_Action item_
Would you copy the entries that follow exactly, leaving out every picture?

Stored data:
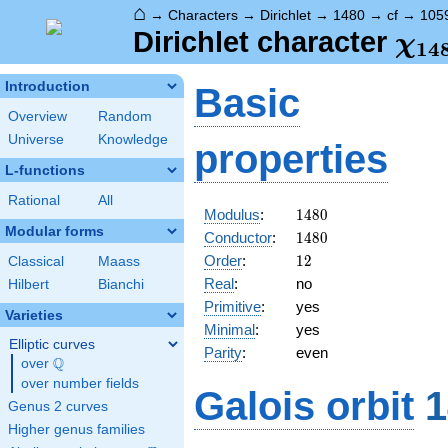
⌂
→
Characters
→
Dirichlet
→
1480
→
cf
→
105
\ch
Dirichlet character
χ
1
4
(10
Introduction
Basic
Overview
Random
Universe
Knowledge
properties
L-functions
Rational
All
1480
Modulus
:
1
4
8
0
Modular forms
1480
Conductor
:
1
4
8
0
12
Order
:
1
2
Classical
Maass
Real
:
no
Hilbert
Bianchi
Primitive
:
yes
Varieties
Minimal
:
yes
Elliptic curves
Parity
:
even
Q
over
\Q
over number fields
Galois orbit
1
Genus 2 curves
Higher genus families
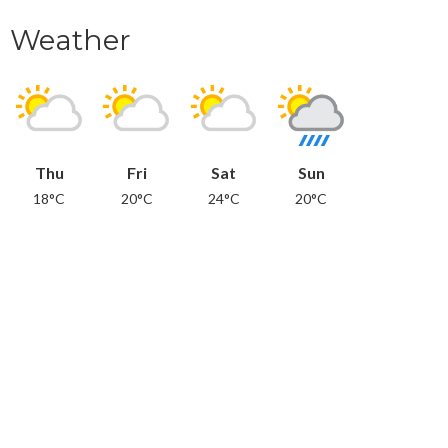
Weather
Thu
Fri
Sat
Sun
18°C
20°C
24°C
20°C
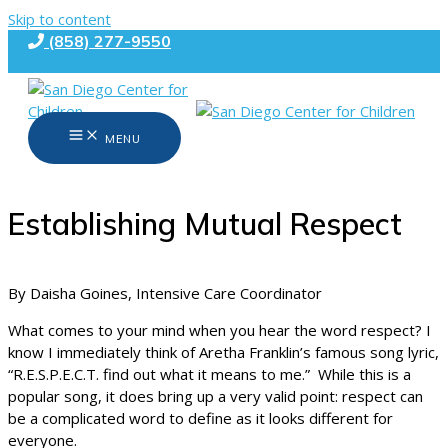
Skip to content
(858) 277-9550
MENU
Establishing Mutual Respect
By Daisha Goines, Intensive Care Coordinator
What comes to your mind when you hear the word respect? I
know I immediately think of Aretha Franklin’s famous song lyric,
“R.E.S.P.E.C.T. find out what it means to me.” While this is a
popular song, it does bring up a very valid point: respect can
be a complicated word to define as it looks different for
everyone.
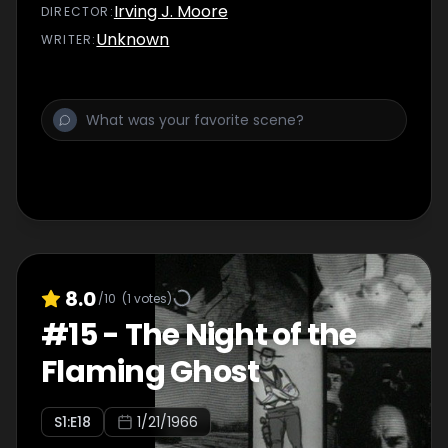
Irving J. Moore
DIRECTOR
:
Unknown
WRITER
:
8.0
/10
(
1
votes)
#
15
-
The Night of the
Flaming Ghost
S
1
:E
18
1/21/1966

_Exercise answer_
⌂
→
Characters
→
Dirichlet
→
1480
→
cf
→
105
\ch
Dirichlet character
χ
1
4
(10
Introduction
Basic
Overview
Random
Universe
Knowledge
properties
L-functions
Rational
All
1480
Modulus
:
1
4
8
0
Modular forms
1480
Conductor
:
1
4
8
0
12
Order
:
1
2
Classical
Maass
Real
:
no
Hilbert
Bianchi
Primitive
:
yes
Varieties
Minimal
:
yes
Elliptic curves
Parity
:
even
Q
over
\Q
over number fields
Galois orbit
1
Genus 2 curves
Higher genus families
Weather
Thu
Fri
Sat
Sun
18°C
20°C
24°C
20°C
Skip to content
(858) 277-9550
MENU
Establishing Mutual Respect
By Daisha Goines, Intensive Care Coordinator
What comes to your mind when you hear the word respect? I
know I immediately think of Aretha Franklin’s famous song lyric,
“R.E.S.P.E.C.T. find out what it means to me.” While this is a
popular song, it does bring up a very valid point: respect can
be a complicated word to define as it looks different for
everyone.
Irving J. Moore
DIRECTOR
:
Unknown
WRITER
:
8.0
/10
(
1
votes)
#
15
-
The Night of the
Flaming Ghost
S
1
:E
18
1/21/1966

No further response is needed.